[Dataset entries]
══════

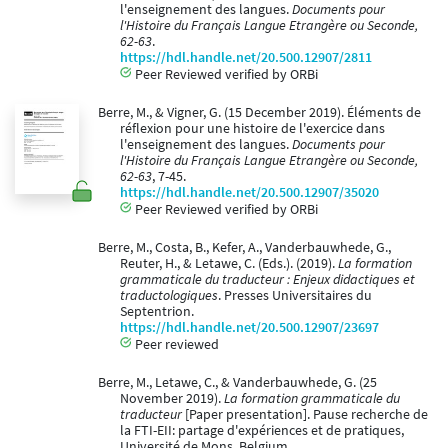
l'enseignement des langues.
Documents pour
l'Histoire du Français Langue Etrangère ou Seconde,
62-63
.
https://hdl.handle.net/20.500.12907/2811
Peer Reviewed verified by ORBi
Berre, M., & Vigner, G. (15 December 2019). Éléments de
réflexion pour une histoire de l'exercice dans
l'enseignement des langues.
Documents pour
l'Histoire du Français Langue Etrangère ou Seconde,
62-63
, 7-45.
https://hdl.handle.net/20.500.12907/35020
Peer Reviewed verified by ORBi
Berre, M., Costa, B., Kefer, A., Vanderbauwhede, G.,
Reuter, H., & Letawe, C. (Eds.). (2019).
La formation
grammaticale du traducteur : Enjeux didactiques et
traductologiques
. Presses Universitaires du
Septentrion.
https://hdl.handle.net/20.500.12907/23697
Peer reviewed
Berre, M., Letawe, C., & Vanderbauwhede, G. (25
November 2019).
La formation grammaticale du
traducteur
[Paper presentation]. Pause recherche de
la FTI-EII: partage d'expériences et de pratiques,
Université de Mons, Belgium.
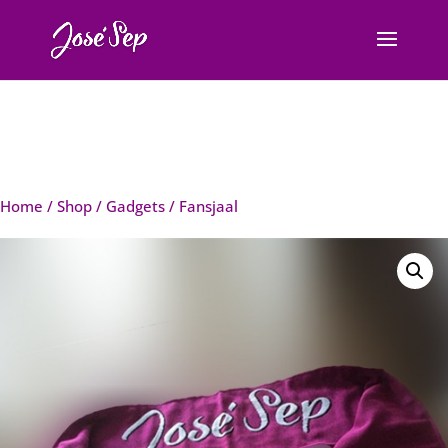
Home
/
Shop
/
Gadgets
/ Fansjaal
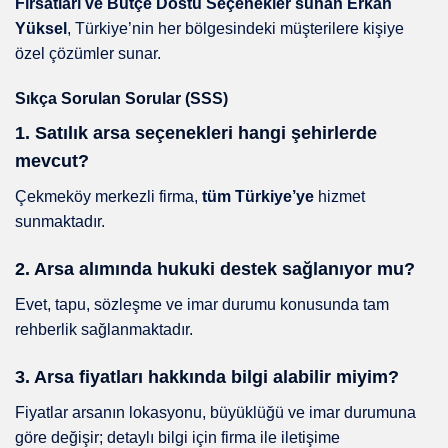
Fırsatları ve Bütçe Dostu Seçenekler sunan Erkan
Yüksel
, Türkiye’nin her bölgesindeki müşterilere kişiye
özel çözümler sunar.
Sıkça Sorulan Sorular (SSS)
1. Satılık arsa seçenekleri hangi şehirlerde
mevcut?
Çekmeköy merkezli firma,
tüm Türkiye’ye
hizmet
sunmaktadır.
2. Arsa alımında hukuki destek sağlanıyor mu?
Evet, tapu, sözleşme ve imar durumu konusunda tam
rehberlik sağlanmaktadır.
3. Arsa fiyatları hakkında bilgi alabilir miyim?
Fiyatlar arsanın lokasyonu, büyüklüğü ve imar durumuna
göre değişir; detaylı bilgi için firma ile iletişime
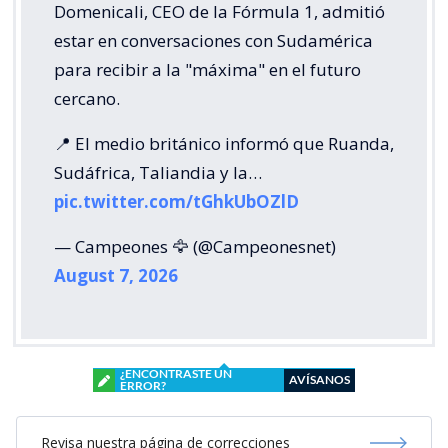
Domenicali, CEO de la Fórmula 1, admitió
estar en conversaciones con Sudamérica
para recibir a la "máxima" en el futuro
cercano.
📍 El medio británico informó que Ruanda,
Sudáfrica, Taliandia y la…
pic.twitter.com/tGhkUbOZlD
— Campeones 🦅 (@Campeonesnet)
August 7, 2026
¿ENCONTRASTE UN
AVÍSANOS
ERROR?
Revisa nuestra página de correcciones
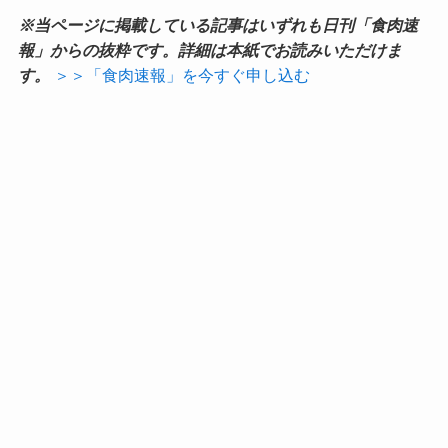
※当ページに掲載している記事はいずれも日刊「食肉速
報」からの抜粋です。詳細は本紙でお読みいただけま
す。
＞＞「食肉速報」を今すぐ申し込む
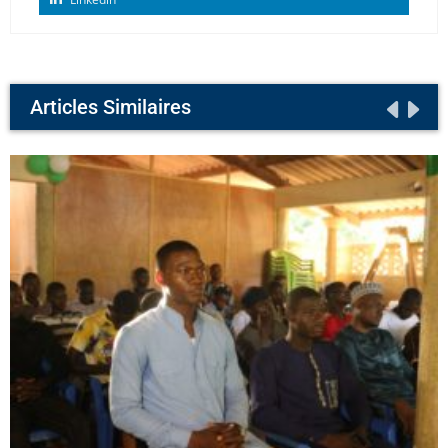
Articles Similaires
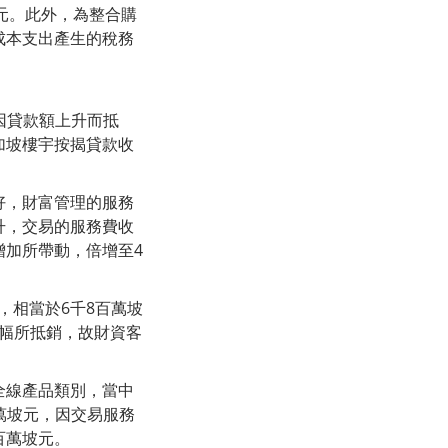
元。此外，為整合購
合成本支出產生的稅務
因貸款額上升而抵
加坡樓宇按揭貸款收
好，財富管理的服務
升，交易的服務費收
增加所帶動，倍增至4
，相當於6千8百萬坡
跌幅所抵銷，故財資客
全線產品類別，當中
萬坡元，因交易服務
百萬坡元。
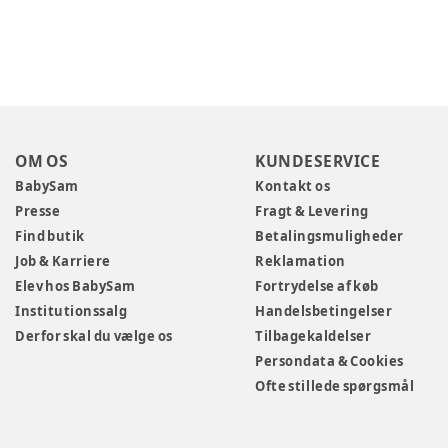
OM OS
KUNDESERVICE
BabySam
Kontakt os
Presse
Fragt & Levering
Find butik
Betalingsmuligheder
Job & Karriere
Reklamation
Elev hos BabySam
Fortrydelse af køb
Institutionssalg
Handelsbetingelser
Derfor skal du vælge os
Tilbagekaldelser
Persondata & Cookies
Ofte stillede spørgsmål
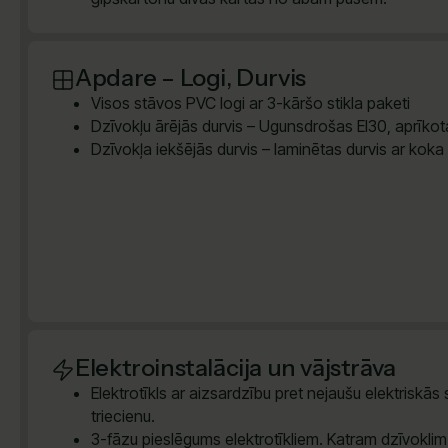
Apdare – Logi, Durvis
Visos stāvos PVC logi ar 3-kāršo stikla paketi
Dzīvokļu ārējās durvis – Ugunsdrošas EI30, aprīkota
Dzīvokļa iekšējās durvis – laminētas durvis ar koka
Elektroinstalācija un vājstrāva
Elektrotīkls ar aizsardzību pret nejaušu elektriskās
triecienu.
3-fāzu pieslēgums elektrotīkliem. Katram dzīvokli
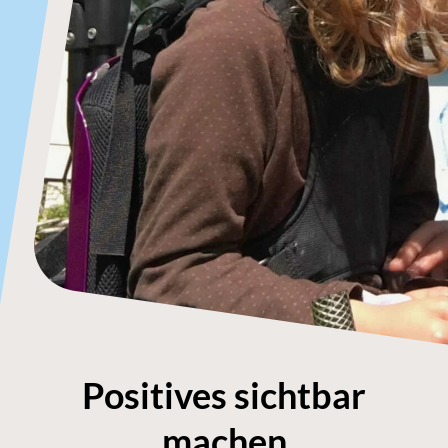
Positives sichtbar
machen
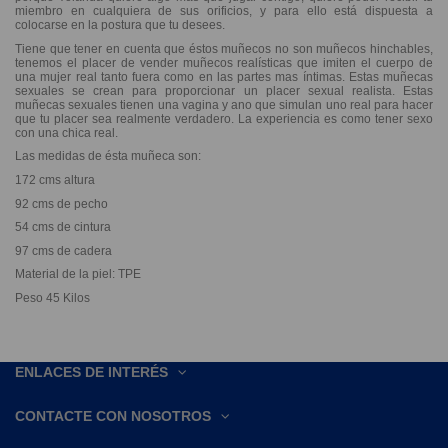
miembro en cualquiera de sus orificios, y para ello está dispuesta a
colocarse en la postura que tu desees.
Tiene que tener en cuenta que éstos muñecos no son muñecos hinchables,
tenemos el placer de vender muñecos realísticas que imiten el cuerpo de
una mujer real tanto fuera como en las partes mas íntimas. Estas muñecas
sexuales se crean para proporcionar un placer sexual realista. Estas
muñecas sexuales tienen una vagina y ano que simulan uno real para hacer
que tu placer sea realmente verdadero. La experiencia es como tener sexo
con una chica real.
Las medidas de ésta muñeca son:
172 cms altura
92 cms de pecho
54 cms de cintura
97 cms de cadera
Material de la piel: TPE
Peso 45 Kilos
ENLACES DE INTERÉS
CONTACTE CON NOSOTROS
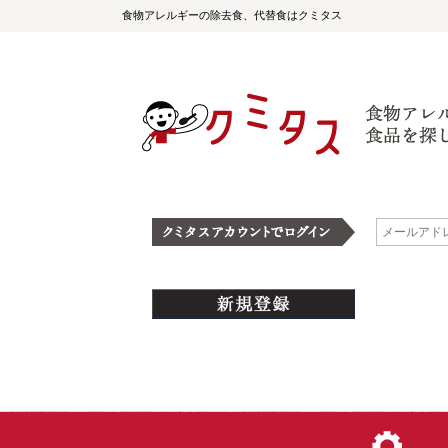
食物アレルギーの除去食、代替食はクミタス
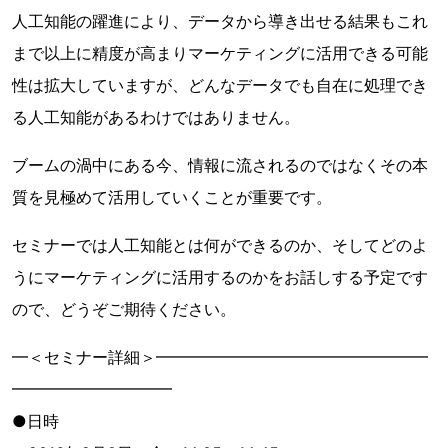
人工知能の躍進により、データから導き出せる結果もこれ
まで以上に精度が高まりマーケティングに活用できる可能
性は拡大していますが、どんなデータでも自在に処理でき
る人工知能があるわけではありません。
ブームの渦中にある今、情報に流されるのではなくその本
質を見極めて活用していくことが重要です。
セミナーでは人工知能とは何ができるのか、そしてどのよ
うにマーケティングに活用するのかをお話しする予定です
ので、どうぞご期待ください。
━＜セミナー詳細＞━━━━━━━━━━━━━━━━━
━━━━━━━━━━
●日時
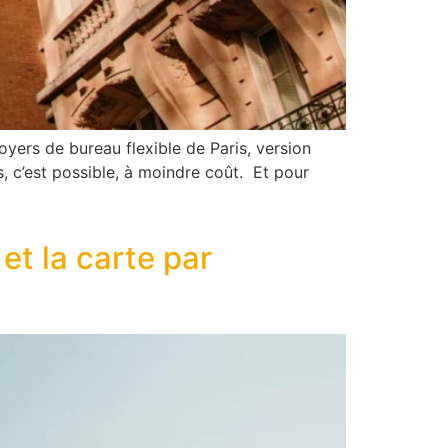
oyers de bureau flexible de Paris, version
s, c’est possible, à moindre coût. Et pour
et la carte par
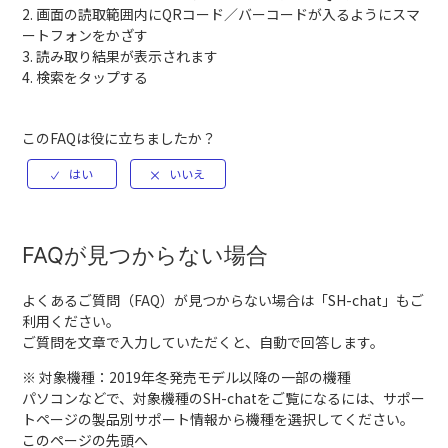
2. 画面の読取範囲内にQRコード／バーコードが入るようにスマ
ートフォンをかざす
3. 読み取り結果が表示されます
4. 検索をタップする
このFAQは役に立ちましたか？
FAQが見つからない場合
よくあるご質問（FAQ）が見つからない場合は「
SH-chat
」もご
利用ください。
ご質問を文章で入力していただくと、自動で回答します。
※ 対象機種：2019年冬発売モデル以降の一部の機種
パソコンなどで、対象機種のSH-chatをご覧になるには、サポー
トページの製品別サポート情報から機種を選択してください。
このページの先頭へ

══════

Task statement: Look through the entries above and list every line containing "firma".

Task solution:
Çekmeköy merkezli firma,
göre değişir; detaylı bilgi için firma ile iletişime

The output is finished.